**Required work:**
Below are the records. List every line holding the word "מטהרים".

=====

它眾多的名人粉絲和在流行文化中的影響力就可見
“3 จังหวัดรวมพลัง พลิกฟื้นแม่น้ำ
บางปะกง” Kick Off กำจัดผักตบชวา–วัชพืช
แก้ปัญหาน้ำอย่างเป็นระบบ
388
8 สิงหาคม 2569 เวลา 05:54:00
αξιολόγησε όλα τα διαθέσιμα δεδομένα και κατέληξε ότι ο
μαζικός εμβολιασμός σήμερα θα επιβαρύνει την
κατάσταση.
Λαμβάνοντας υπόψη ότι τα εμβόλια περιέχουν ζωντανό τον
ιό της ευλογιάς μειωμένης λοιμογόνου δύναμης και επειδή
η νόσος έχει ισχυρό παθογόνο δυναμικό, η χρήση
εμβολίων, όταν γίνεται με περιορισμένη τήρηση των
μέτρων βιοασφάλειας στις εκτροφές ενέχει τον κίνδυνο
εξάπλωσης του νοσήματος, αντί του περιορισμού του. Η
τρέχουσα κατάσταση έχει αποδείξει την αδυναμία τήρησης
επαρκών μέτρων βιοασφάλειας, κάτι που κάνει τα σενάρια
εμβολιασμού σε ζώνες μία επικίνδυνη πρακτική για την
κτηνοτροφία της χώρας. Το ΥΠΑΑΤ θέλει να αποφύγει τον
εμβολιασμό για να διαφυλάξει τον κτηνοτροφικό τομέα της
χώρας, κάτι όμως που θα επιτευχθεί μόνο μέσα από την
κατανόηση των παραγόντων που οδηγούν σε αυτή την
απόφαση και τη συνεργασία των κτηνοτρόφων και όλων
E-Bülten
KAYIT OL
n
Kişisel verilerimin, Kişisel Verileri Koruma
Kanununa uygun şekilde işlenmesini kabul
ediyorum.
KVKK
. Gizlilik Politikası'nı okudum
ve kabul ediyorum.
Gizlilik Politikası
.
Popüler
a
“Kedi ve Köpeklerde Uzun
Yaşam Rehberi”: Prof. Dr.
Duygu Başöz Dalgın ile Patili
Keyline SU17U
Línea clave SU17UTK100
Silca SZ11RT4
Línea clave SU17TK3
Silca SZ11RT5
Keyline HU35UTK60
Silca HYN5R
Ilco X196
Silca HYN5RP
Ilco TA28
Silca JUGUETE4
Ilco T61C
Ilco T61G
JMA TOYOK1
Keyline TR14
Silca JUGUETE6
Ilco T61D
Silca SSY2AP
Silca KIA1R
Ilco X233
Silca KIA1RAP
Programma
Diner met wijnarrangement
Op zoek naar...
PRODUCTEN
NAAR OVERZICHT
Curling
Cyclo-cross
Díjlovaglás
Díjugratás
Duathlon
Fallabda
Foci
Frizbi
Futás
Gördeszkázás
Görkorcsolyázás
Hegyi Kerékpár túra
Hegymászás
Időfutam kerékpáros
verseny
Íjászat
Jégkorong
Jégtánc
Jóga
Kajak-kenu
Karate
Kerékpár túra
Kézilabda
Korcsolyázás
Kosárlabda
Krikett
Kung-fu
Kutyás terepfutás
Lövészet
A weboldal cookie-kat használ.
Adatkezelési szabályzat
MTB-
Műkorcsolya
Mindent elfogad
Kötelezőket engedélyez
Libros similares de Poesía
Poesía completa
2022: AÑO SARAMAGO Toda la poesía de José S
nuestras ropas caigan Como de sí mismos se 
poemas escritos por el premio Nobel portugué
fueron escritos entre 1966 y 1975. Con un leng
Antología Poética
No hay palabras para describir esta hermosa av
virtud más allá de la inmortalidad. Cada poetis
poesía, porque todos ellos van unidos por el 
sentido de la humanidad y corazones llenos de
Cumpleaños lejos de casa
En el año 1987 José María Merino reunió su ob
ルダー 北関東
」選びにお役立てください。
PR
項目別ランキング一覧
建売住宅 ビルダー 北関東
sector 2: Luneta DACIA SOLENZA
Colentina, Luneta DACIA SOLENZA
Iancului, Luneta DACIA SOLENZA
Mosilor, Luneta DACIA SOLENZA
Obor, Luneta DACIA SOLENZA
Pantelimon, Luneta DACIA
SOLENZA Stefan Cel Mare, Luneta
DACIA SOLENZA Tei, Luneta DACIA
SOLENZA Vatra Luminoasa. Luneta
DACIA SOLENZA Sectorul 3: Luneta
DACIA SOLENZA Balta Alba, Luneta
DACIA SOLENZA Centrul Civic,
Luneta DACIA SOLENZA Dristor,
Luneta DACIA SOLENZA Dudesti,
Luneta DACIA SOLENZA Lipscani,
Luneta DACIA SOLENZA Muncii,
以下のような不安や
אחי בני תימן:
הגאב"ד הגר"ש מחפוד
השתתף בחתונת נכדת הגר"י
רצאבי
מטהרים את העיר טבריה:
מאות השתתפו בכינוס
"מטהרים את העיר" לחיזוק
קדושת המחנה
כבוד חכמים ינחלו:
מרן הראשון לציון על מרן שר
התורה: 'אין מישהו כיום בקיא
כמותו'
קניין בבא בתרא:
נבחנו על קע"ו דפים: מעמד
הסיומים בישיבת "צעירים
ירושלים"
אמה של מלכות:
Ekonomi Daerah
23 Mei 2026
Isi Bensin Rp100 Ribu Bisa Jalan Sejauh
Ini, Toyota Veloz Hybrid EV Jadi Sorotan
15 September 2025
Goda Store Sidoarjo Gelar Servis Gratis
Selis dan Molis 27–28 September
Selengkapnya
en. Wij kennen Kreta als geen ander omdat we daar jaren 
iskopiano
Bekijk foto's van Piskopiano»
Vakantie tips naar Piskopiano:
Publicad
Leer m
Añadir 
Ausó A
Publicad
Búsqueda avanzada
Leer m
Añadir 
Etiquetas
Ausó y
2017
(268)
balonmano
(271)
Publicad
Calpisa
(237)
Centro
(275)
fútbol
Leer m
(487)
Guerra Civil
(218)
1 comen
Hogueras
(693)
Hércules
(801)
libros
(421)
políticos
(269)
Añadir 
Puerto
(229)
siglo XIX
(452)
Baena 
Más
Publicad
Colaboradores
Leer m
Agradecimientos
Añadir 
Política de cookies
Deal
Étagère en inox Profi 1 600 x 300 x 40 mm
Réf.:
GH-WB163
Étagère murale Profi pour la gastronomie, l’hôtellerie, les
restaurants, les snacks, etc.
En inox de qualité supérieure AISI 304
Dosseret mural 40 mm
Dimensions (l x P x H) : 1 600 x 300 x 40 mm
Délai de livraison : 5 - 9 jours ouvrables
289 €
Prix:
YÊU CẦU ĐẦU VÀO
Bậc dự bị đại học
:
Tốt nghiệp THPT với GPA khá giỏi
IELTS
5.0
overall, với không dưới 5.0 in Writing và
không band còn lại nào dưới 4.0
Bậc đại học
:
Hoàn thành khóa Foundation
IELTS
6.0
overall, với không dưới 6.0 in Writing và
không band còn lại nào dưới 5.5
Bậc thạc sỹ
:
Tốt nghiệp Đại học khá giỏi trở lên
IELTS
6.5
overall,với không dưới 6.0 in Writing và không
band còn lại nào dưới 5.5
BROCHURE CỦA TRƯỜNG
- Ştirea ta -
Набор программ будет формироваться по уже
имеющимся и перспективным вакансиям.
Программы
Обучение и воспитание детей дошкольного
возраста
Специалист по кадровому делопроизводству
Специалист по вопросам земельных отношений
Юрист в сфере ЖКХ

=====

**The answer:**
מטהרים את העיר טבריה:
"מטהרים את העיר" לחיזוק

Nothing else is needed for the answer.